**Activities**.
1. In the article about Sarah's symptoms after her second Pfizer dose, which hospital was she transferred to once she stabilized?
2. Please output the text of the article about Sarah's symptoms, starting at "Sarah’s EEG, MRI" and ending at "mental health professional.".

In an exclusive interview with The Defender, Sarah and her mother, Marie Green, said they feel helpless because nobody will acknowledge Sarah’s vaccine injury and “nobody can help them.”

Sarah received her second dose of Pfizer on May 4, and immediately experienced a headache at the base of her neck that radiated to her temples. She said it felt like she got “‘hit by a bus.” She took a nap in hopes she could sleep it off.

The headaches never went away and slowly, over the course of three weeks, Sarah developed small facial twitches.

“The night of May 23, I went to my dad because my neck had started twitching every 15 seconds,” Sarah said.

Green said Sarah would start a word and it was as if her brain would reset. “It wasn’t like she was trying to get a word out — it would just start over.”

After Sarah’s symptoms worsened, her parents took her to Johnston Health in Smithfield, North Carolina. Upon arrival the physicians noticed Sarah had constant tremors. Green said the doctor looked down and noticed Sarah’s right foot also had a tremor, but they didn’t have a pediatric neurologist, so she was transferred to WakeMed in Raleigh once she stabilized.

Sarah’s EEG, MRI with and without contrast and CT scans were normal. After two days the doctor came in and said Sarah had a nervous twitch and needed to see a mental health professional.

During the MRI with contrast, Sarah’s mother said she stopped breathing and had to be pulled out of the machine and intubated. Two hours later the doctor came in and said they were going to send Sarah home.

“They weren’t even going to refer her to a neurologist,” Green said. “They said it was just a nervous tick and she needed to see a therapist.”

Green said the vaccine was not the first thing she thought of when her daughter’s symptoms initially started, but the hospital had her fill out a form of things that might have changed and “when it came down to it, the only thing that changed was the vaccine.”

When Green asked the doctor if the vaccine could have caused her daughter’s condition, he got very defensive and said, “We can’t blame everything on the vaccine.”

Green said the physician’s response was frustrating. “How can you say you don’t know what it is but say the vaccine isn’t the cause?” she asked.

**Study material**.
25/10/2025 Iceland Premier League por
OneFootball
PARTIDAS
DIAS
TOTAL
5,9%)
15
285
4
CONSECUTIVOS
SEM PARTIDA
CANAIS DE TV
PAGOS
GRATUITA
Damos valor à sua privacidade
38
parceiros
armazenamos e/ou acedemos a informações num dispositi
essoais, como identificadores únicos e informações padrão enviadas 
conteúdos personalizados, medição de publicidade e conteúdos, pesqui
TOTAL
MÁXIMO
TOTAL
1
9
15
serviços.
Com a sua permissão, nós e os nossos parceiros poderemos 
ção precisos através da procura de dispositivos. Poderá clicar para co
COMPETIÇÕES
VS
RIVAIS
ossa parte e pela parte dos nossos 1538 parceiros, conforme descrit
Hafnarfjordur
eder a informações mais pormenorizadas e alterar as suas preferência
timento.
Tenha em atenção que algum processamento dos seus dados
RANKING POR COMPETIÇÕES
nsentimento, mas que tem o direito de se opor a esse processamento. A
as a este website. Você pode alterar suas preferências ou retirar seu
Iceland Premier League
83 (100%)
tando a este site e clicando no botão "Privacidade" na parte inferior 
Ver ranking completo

**Responses for each task**.
1. She was transferred to WakeMed in Raleigh.

2.
Sarah’s EEG, MRI with and without contrast and CT scans were normal. After two days the doctor came in and said Sarah had a nervous twitch and needed to see a mental health professional.